Ruth songeait et Booz dormait ; l’herbe était noire ;
Les grelots des troupeaux palpitaient vaguement ;
Une immense bonté tombait du firmament ;
C’était l’heure tranquille où les lions vont boire.
[…]
Victor Hugo, « Booz endormi », La légende des siècles
Dans cette strophe, Victor Hugo utilise l’alexandrin, le vers de douze syllabes. Le dernier vers de la strophe présente le mot lion qu’il faut lire avec une diérèse pour obtenir les douze syllabes obligatoires.
Ces vers sont empreints d’une certaine somnolence, le champ lexical de la nuit ralentit le temps, le suspend. La séparation du mot en deux syllabes lues, li-on, contribue, par un effet d’allongement, à magnifier cet étirement de l’espace-temps.
Par sa position finale, la diérèse renforce la « tranquillité de l’heure » et la langueur des troupeaux. La paresse du temps se superpose à la nonchalance des éléments et à celle des animaux.
La diérèse ne se contente pas de ralentir le rythme du poème, elle ralentit, jusqu’à l’arrêt, le pas des lions comme le cours du temps. Ces quelques vers de Victor Hugo sont une véritable ode à la poésie : le rappel, par un de ses plus grands génies, de l’étonnant pouvoir de la forme sur le fond.
Techniquement, la diérèse permet aussi d’éviter un hiatus, la succession de deux voyelles. Historiquement, la langue française tend à éviter ces confrontations de voyelles : la cacophonie engendrée est considérée inesthétique.
Cette dissonance, cette suite peu harmonieuse des sons, n’est pas propre à l’esthétisme poétique. Elle se retrouve dans la langue de tous les jours et explique l’utilisation de consonnes dites épenthétiques, qui rétablit l’harmonie vocalique.
La lettre « t » remplit généralement ce rôle de médiateur, comme dans l’interrogation où va-t-il ? , et justifie surtout la prononciation en « t » de la forme m’entend-il que bon nombre de locuteurs orthographient incorrectement (et on les comprend) par la forme « m’entend-t-il » .
L’utilisation de la diérèse en poésie traduit parfois la recherche volontaire de cette absence d’harmonie. L’effet phonétique désagréable que produit l’hiatus se superpose au contenu pour créer un double effet, à la fois stylistique et phonétique.
Le violon frémit comme un cœur qu’on afflige,
Un cœur tendre, qui hait le néant vaste et noir !

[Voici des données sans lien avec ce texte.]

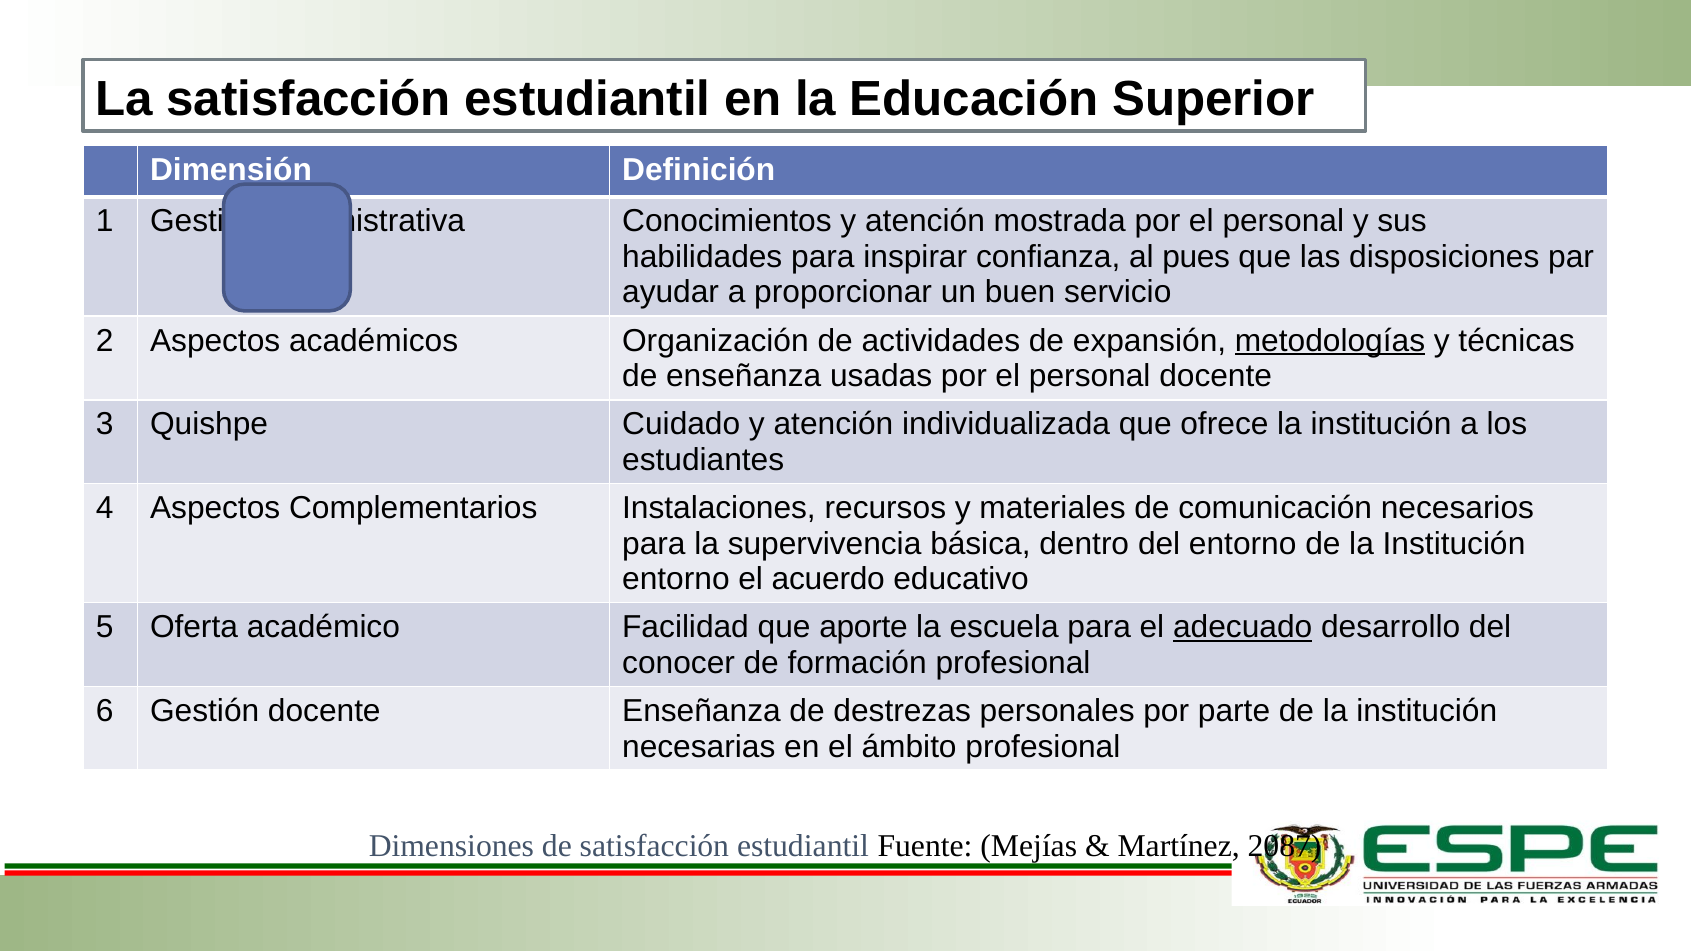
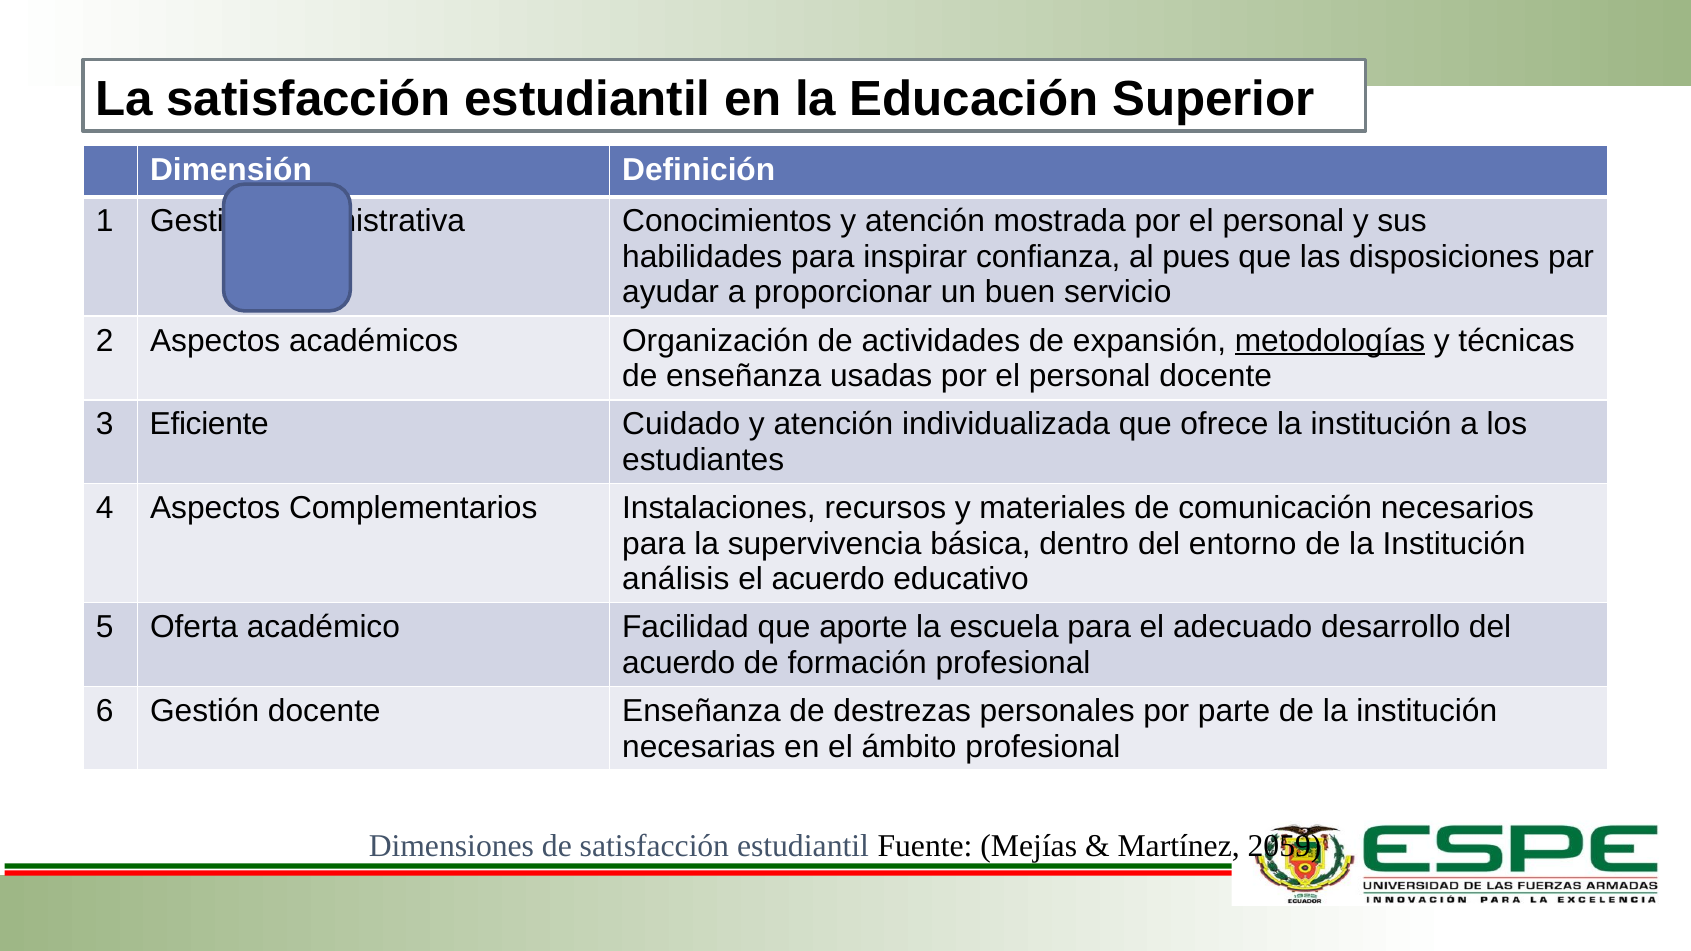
Quishpe: Quishpe -> Eficiente
entorno at (676, 579): entorno -> análisis
adecuado underline: present -> none
conocer at (679, 663): conocer -> acuerdo
2087: 2087 -> 2059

Le ciel est triste et beau comme un grand reposoir ;
Le soleil s’est noyé dans son sang qui se fige.
[…]
Charles Baudelaire, « Harmonies du soir », Les Fleurs du mal
Le mot violon en début de strophe nécessite la diérèse pour que le vers totalise les douze syllabes de l’alexandrin.
La décomposition en trois syllabes du mot, vi-o-lon, ajoute une perception auditive à la métaphore du « violon qui frémit ».
Chaque syllabe prononcée distinctement reproduit le grincement des cordes de l’instrument, comme si elles étaient frottées successivement par l’archet. Ce rythme lancinant est invariablement amplifié par la « fausse note » phonétique produite par l’hiatus.